— Ой, да проходи, конечно! О чем ты говоришь! — Улыбка Люськи была сродни куску сливочного масла по горячему блину. — Давно освободился?
— Уже четыре месяца.
Кныш переступил через порог.
— Ну ты гад, — шутливо погрозила она ему пальцем. — А чего же до сих пор не зашел?
— Дела, Люська, дела… — вздохнул Кныш. — Забот, как говорится, невпроворот.
— Ой, деловой! — не очень-то поверила Кнышу хозяйка. — Как там в колонии, трудно сейчас?
— В колонии, Люська, родная ты моя, всегда не сахар, — Кныш продолжал разговаривать с хозяйкой снисходительным тоном. — Что раньше, что сейчас.
— Однако по тебе не скажешь. Вон какой гладкий. — Взгляд Люськи был, можно сказать, даже ласковым и умиленным.
— Умный человек — он нигде не пропадет. Всегда найдет, как пристроиться. А я в дураках сроду не ходил. Да ты тоже, я смотрю, цветешь, как майская сирень.

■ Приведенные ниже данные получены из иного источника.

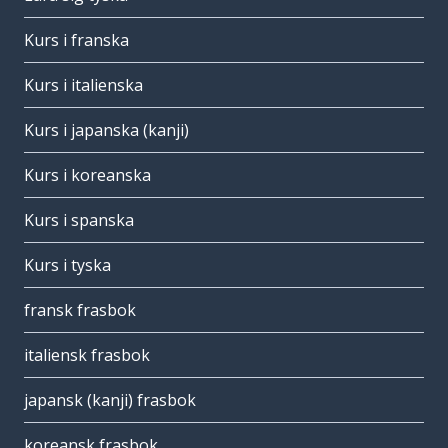
Kurs i franska
Kurs i italienska
Kurs i japanska (kanji)
Kurs i koreanska
Kurs i spanska
Kurs i tyska
fransk frasbok
italiensk frasbok
japansk (kanji) frasbok
koreansk frasbok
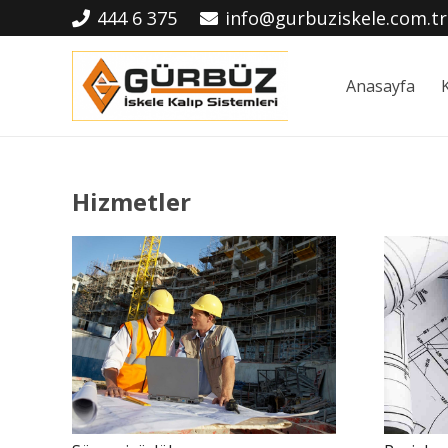
444 6 375
info@gurbuziskele.com.tr
Anasayfa
Hizmetler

— Ага, и пахну, — согласилась Люська. — Чего ж ты, если такой умный, на нары загремел? Был бы умный, не попался.
— Обижаешь, начальник, — по тюремной привычке схохмил Кныш. — И на старуху бывает проруха.
Он прошел в комнату и уселся на диван.
— Ну, и чем ты сейчас собираешься заниматься? — спросила его Люська, плюхаясь рядом с ним и заложив ногу на ногу.
— А я уже занимаюсь. Принимаю участие в строительстве светлого демократического будущего во славу нашего не совсем еще правового государства. Работаю я, хорошая ты моя, экспедитором.
— Ой, врешь! — отмахнулась цветущая и пахучая женщина. — Тоже мне экспедитор! С твоей-то ксивой. К тому же кто говорил, что лучше будет сидеть на хлебе и воде, чем ишачить за копейки.
— Права ты, Люська. Во всем права, — согласился Кныш. — Как сказал один сатирик, светлого ума человек: «Каждый народ имеет то государство, которое его имеет». Так что за копейки работать и в самом деле не стоит. Но человеку с моими рекомендациями, или, как ты изволила выразиться, ксивой, именно сейчас работы столько, что успевай поворачиваться. А если выразиться интеллигентно — неограниченные возможности и широкие перспективы.
— Ой как он запел! «Интеллигентно выражаясь», — передразнила поглощенного созиданием светлого будущего экспедитора старая знакомая. — Чего ты мне тут гонишь? Можно подумать, что девочку безмозглую в кабаке охмуряешь.
— Несерьезный ты человек, Люська, — скептически промолвил Кныш. — Я перед тобой, как на исповеди у попа. Кстати, может, сообразишь что-нибудь ради нашей с тобой встречи, так сказать? — попросил он. — Я не голоден, но за чашкой чая и разговор легче клеится.
— Сейчас, — с готовностью согласилась подруга прошлых лет и двинулась на кухню.